La simulation complexe utilisée par l’équipe de recherche a pris en compte tous les processus climatiques clés et les facteurs qui influencent la fonte des glaces, notamment la température de l’air, la température de l’eau, l’activité des courants océaniques et les niveaux de précipitations. Il s’agit de modèles complexes à mettre en œuvre, car les variables changent en permanence. À mesure que la calotte glaciaire fond, elle s’enfonce, ce qui l’expose à un air plus chaud à des altitudes plus basses, ce qui a un impact supplémentaire sur le taux de fonte.

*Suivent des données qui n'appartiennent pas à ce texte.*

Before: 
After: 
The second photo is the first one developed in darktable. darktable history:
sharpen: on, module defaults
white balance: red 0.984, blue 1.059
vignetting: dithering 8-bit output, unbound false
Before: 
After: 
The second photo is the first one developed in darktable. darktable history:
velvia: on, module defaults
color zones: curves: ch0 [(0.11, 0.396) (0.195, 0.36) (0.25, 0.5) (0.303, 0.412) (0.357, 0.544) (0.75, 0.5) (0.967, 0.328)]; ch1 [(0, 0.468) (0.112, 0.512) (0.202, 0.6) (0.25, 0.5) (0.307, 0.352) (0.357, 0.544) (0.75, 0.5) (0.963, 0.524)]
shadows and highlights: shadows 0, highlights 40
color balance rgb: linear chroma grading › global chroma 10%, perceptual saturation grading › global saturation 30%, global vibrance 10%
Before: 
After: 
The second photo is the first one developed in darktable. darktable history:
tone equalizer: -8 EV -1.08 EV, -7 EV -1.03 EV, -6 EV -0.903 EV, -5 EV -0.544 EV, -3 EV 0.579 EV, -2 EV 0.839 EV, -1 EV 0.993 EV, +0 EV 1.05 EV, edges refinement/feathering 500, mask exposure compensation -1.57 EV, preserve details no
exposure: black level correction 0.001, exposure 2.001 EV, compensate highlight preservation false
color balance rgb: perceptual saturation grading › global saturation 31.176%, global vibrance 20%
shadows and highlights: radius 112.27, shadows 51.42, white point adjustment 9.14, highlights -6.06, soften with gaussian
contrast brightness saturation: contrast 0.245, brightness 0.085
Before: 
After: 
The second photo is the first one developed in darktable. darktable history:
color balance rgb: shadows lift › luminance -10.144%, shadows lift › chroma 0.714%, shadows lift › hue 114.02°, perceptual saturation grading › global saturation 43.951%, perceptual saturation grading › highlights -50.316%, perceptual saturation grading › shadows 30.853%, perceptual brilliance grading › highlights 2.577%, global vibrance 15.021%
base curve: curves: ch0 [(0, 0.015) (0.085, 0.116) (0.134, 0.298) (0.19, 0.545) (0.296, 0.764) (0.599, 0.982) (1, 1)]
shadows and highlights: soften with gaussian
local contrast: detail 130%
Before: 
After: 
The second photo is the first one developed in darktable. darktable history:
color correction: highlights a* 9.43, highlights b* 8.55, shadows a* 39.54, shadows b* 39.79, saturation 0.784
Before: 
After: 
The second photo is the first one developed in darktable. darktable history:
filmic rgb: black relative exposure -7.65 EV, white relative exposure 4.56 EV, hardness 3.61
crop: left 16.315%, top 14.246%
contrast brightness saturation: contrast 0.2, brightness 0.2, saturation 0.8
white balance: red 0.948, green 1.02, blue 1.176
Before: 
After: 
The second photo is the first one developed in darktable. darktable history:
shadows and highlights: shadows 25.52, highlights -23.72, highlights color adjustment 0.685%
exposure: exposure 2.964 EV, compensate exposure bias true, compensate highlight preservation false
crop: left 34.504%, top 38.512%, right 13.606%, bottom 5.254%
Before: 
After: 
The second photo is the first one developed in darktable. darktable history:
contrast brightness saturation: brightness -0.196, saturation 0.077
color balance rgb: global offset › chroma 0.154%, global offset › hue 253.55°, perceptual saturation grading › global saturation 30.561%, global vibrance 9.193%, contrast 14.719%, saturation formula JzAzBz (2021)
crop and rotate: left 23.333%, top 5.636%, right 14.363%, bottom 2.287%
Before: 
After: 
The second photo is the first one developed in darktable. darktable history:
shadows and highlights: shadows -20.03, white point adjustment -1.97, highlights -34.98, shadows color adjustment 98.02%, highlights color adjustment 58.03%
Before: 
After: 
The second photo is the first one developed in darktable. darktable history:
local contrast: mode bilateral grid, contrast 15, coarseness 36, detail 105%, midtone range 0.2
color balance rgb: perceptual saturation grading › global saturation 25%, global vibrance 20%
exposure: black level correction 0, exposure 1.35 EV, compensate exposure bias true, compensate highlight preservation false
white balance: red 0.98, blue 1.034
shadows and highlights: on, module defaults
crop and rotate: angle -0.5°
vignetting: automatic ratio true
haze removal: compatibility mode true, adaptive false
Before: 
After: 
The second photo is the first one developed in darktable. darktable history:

L’étude suggère que même si l’on s’en tient à l’augmentation de température de 1,5 °C par rapport aux niveaux préindustriels prévue par l’accord de Paris sur le climat, cela ne suffira pas à empêcher l’inlandsis du Groenland de dépasser le point où il ne pourra pas se rétablir complètement.
Selon les chercheurs, l’élévation du niveau de la mer sur le long terme serait de 1,8 mètre avec 1 000 gigatonnes de carbone injectées dans l’atmosphère et de 6,9 mètres avec 2 500 gigatonnes de carbone. Malheureusement, nous ne montrons aucun signe de ralentissement.
Les cours d’eau et les rivières qui se forment au sommet de la calotte glaciaire du Groenland sont les principaux agents qui transportent les eaux de fonte de la calotte glaciaire vers l’océan. (NASA’s Goddard Space Flight Center/ Maria-José Viñas)
Selon Höning :
La majeure partie de la fonte des calottes glaciaires ne se produira pas au cours de la prochaine décennie, mais il ne faudra pas attendre longtemps avant que nous ne puissions plus lutter contre ce phénomène.
Entre 2003 et 2016, l’inlandsis du Groenland a déjà perdu environ 255 gigatonnes de glace par an. En fait, une étude publiée en 2022 suggère que la fonte des glaces au Groenland est plus rapide que prévu. Cette fonte entraîne une élévation du niveau de la mer et toute une série d’autres problèmes. Par exemple, moins il y a de glace, moins la lumière du soleil est réfléchie dans l’espace, ce qui accélère encore la hausse des températures. Cette étude est la dernière en date d’une longue série de rappels alarmants de la nécessité de prendre rapidement des mesures drastiques pour freiner l’emballement du changement climatique et du réchauffement de la planète. Sinon, nous ne perdrons pas que la calotte glaciaire du Groenland.
Toujours selon Höning :
Nous ne pouvons pas continuer à émettre du carbone au même rythme pendant longtemps sans risquer de franchir les points de basculement.
L’étude publiée dans la revue Geophysical Research Letters : Multistability and Transient Response of the Greenland Ice Sheet to Anthropogenic CO2 Emissions et présentée sur le site l’Advancing Earth and Space Science : The Greenland Ice Sheet is close to a melting point of no return.